[Records from a data collection]
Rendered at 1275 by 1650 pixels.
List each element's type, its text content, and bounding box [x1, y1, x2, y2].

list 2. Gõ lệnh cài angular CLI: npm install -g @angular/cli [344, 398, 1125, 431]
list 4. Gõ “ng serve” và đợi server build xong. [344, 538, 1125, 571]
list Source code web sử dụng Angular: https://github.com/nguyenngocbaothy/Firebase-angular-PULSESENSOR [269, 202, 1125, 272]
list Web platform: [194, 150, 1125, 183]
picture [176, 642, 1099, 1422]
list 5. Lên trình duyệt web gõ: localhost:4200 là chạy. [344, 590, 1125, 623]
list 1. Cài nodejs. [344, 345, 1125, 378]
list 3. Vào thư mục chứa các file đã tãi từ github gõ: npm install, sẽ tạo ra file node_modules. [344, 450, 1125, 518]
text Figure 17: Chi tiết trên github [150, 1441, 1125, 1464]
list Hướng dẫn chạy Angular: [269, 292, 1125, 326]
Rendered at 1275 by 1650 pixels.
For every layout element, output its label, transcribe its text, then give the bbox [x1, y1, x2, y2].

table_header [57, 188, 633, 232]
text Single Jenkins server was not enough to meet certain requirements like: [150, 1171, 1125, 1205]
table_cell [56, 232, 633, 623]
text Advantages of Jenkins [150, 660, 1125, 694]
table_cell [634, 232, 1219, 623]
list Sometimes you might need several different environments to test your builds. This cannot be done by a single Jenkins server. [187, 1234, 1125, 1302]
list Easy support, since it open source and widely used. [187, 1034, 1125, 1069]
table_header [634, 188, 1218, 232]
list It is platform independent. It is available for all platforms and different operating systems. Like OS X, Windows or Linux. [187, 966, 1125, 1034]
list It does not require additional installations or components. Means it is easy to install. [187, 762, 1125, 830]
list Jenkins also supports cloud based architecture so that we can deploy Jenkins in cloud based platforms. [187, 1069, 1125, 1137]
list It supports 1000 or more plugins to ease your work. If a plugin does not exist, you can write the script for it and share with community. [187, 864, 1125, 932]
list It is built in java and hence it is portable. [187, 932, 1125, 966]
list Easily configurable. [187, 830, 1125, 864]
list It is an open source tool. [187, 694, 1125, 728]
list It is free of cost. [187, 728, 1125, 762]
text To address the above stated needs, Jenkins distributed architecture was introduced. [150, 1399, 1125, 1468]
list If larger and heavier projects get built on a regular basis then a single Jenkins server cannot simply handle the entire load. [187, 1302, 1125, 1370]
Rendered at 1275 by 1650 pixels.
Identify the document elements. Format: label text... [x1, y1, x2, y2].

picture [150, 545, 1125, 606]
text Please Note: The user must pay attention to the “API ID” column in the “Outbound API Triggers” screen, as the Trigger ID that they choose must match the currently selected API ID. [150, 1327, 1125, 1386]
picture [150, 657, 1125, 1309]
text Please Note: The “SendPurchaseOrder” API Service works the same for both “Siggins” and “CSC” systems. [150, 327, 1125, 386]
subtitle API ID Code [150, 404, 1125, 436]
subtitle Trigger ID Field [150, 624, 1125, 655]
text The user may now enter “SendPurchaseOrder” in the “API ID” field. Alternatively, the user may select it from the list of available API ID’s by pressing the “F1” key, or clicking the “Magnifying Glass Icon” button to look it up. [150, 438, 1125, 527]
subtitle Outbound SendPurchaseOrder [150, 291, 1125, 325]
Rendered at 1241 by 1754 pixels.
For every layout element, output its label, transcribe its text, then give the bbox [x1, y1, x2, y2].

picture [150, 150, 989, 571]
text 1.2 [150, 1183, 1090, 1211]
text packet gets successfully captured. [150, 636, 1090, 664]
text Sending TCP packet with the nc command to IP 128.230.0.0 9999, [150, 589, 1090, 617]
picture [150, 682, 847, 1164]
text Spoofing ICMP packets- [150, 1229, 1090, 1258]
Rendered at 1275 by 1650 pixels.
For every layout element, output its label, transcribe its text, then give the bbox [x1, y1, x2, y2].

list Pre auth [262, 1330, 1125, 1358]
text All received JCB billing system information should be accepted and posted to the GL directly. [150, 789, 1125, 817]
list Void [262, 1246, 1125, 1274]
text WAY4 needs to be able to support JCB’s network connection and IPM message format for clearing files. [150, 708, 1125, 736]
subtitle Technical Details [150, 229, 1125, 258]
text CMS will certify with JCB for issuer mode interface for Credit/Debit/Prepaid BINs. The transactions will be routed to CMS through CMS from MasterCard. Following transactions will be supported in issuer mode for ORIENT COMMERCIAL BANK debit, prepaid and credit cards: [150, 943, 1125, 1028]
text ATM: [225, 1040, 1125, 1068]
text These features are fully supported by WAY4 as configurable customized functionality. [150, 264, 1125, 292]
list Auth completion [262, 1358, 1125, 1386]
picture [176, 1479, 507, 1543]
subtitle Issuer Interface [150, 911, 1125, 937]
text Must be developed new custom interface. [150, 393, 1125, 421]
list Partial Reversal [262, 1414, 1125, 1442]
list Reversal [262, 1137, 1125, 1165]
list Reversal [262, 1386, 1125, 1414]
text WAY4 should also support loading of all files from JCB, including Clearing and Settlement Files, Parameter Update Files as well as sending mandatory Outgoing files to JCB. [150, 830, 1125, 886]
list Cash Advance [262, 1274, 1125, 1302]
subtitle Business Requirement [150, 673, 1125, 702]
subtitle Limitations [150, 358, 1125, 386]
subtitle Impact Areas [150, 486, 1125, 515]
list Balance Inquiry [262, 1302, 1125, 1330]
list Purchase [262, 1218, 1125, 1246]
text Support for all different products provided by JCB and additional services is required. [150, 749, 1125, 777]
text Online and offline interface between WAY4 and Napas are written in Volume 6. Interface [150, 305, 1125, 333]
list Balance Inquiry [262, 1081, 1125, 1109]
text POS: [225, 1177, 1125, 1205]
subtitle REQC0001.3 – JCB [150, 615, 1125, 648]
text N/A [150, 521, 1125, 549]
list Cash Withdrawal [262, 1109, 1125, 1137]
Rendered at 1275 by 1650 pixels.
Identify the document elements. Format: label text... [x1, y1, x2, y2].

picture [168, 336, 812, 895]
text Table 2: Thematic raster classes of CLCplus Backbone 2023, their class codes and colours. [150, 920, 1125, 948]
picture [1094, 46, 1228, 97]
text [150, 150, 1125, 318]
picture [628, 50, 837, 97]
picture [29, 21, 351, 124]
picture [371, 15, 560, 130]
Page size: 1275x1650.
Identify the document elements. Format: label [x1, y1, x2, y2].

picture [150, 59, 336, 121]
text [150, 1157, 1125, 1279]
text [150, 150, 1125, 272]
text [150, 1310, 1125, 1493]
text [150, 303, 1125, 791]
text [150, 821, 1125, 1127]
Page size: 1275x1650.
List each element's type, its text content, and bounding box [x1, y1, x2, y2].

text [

**JOB ITEM**
Every entry must be output again, exactly as written above.

**SOLUTION**
Rendered at 1275 by 1650 pixels.
List each element's type, its text content, and bounding box [x1, y1, x2, y2].

list 2. Gõ lệnh cài angular CLI: npm install -g @angular/cli [344, 398, 1125, 431]
list 4. Gõ “ng serve” và đợi server build xong. [344, 538, 1125, 571]
list Source code web sử dụng Angular: https://github.com/nguyenngocbaothy/Firebase-angular-PULSESENSOR [269, 202, 1125, 272]
list Web platform: [194, 150, 1125, 183]
picture [176, 642, 1099, 1422]
list 5. Lên trình duyệt web gõ: localhost:4200 là chạy. [344, 590, 1125, 623]
list 1. Cài nodejs. [344, 345, 1125, 378]
list 3. Vào thư mục chứa các file đã tãi từ github gõ: npm install, sẽ tạo ra file node_modules. [344, 450, 1125, 518]
text Figure 17: Chi tiết trên github [150, 1441, 1125, 1464]
list Hướng dẫn chạy Angular: [269, 292, 1125, 326]
Rendered at 1275 by 1650 pixels.
For every layout element, output its label, transcribe its text, then give the bbox [x1, y1, x2, y2].

table_header [57, 188, 633, 232]
text Single Jenkins server was not enough to meet certain requirements like: [150, 1171, 1125, 1205]
table_cell [56, 232, 633, 623]
text Advantages of Jenkins [150, 660, 1125, 694]
table_cell [634, 232, 1219, 623]
list Sometimes you might need several different environments to test your builds. This cannot be done by a single Jenkins server. [187, 1234, 1125, 1302]
list Easy support, since it open source and widely used. [187, 1034, 1125, 1069]
table_header [634, 188, 1218, 232]
list It is platform independent. It is available for all platforms and different operating systems. Like OS X, Windows or Linux. [187, 966, 1125, 1034]
list It does not require additional installations or components. Means it is easy to install. [187, 762, 1125, 830]
list Jenkins also supports cloud based architecture so that we can deploy Jenkins in cloud based platforms. [187, 1069, 1125, 1137]
list It supports 1000 or more plugins to ease your work. If a plugin does not exist, you can write the script for it and share with community. [187, 864, 1125, 932]
list It is built in java and hence it is portable. [187, 932, 1125, 966]
list Easily configurable. [187, 830, 1125, 864]
list It is an open source tool. [187, 694, 1125, 728]
list It is free of cost. [187, 728, 1125, 762]
text To address the above stated needs, Jenkins distributed architecture was introduced. [150, 1399, 1125, 1468]
list If larger and heavier projects get built on a regular basis then a single Jenkins server cannot simply handle the entire load. [187, 1302, 1125, 1370]
Rendered at 1275 by 1650 pixels.
Identify the document elements. Format: label text... [x1, y1, x2, y2].

picture [150, 545, 1125, 606]
text Please Note: The user must pay attention to the “API ID” column in the “Outbound API Triggers” screen, as the Trigger ID that they choose must match the currently selected API ID. [150, 1327, 1125, 1386]
picture [150, 657, 1125, 1309]
text Please Note: The “SendPurchaseOrder” API Service works the same for both “Siggins” and “CSC” systems. [150, 327, 1125, 386]
subtitle API ID Code [150, 404, 1125, 436]
subtitle Trigger ID Field [150, 624, 1125, 655]
text The user may now enter “SendPurchaseOrder” in the “API ID” field. Alternatively, the user may select it from the list of available API ID’s by pressing the “F1” key, or clicking the “Magnifying Glass Icon” button to look it up. [150, 438, 1125, 527]
subtitle Outbound SendPurchaseOrder [150, 291, 1125, 325]
Rendered at 1241 by 1754 pixels.
For every layout element, output its label, transcribe its text, then give the bbox [x1, y1, x2, y2].

picture [150, 150, 989, 571]
text 1.2 [150, 1183, 1090, 1211]
text packet gets successfully captured. [150, 636, 1090, 664]
text Sending TCP packet with the nc command to IP 128.230.0.0 9999, [150, 589, 1090, 617]
picture [150, 682, 847, 1164]
text Spoofing ICMP packets- [150, 1229, 1090, 1258]
Rendered at 1275 by 1650 pixels.
For every layout element, output its label, transcribe its text, then give the bbox [x1, y1, x2, y2].

list Pre auth [262, 1330, 1125, 1358]
text All received JCB billing system information should be accepted and posted to the GL directly. [150, 789, 1125, 817]
list Void [262, 1246, 1125, 1274]
text WAY4 needs to be able to support JCB’s network connection and IPM message format for clearing files. [150, 708, 1125, 736]
subtitle Technical Details [150, 229, 1125, 258]
text CMS will certify with JCB for issuer mode interface for Credit/Debit/Prepaid BINs. The transactions will be routed to CMS through CMS from MasterCard. Following transactions will be supported in issuer mode for ORIENT COMMERCIAL BANK debit, prepaid and credit cards: [150, 943, 1125, 1028]
text ATM: [225, 1040, 1125, 1068]
text These features are fully supported by WAY4 as configurable customized functionality. [150, 264, 1125, 292]
list Auth completion [262, 1358, 1125, 1386]
picture [176, 1479, 507, 1543]
subtitle Issuer Interface [150, 911, 1125, 937]
text Must be developed new custom interface. [150, 393, 1125, 421]
list Partial Reversal [262, 1414, 1125, 1442]
list Reversal [262, 1137, 1125, 1165]
list Reversal [262, 1386, 1125, 1414]
text WAY4 should also support loading of all files from JCB, including Clearing and Settlement Files, Parameter Update Files as well as sending mandatory Outgoing files to JCB. [150, 830, 1125, 886]
list Cash Advance [262, 1274, 1125, 1302]
subtitle Business Requirement [150, 673, 1125, 702]
subtitle Limitations [150, 358, 1125, 386]
subtitle Impact Areas [150, 486, 1125, 515]
list Balance Inquiry [262, 1302, 1125, 1330]
list Purchase [262, 1218, 1125, 1246]
text Support for all different products provided by JCB and additional services is required. [150, 749, 1125, 777]
text Online and offline interface between WAY4 and Napas are written in Volume 6. Interface [150, 305, 1125, 333]
list Balance Inquiry [262, 1081, 1125, 1109]
text POS: [225, 1177, 1125, 1205]
subtitle REQC0001.3 – JCB [150, 615, 1125, 648]
text N/A [150, 521, 1125, 549]
list Cash Withdrawal [262, 1109, 1125, 1137]
Rendered at 1275 by 1650 pixels.
Identify the document elements. Format: label text... [x1, y1, x2, y2].

picture [168, 336, 812, 895]
text Table 2: Thematic raster classes of CLCplus Backbone 2023, their class codes and colours. [150, 920, 1125, 948]
picture [1094, 46, 1228, 97]
text [150, 150, 1125, 318]
picture [628, 50, 837, 97]
picture [29, 21, 351, 124]
picture [371, 15, 560, 130]
Page size: 1275x1650.
Identify the document elements. Format: label [x1, y1, x2, y2].

picture [150, 59, 336, 121]
text [150, 1157, 1125, 1279]
text [150, 150, 1125, 272]
text [150, 1310, 1125, 1493]
text [150, 303, 1125, 791]
text [150, 821, 1125, 1127]
Page size: 1275x1650.
List each element's type, its text content, and bounding box [x1, y1, x2, y2].

text [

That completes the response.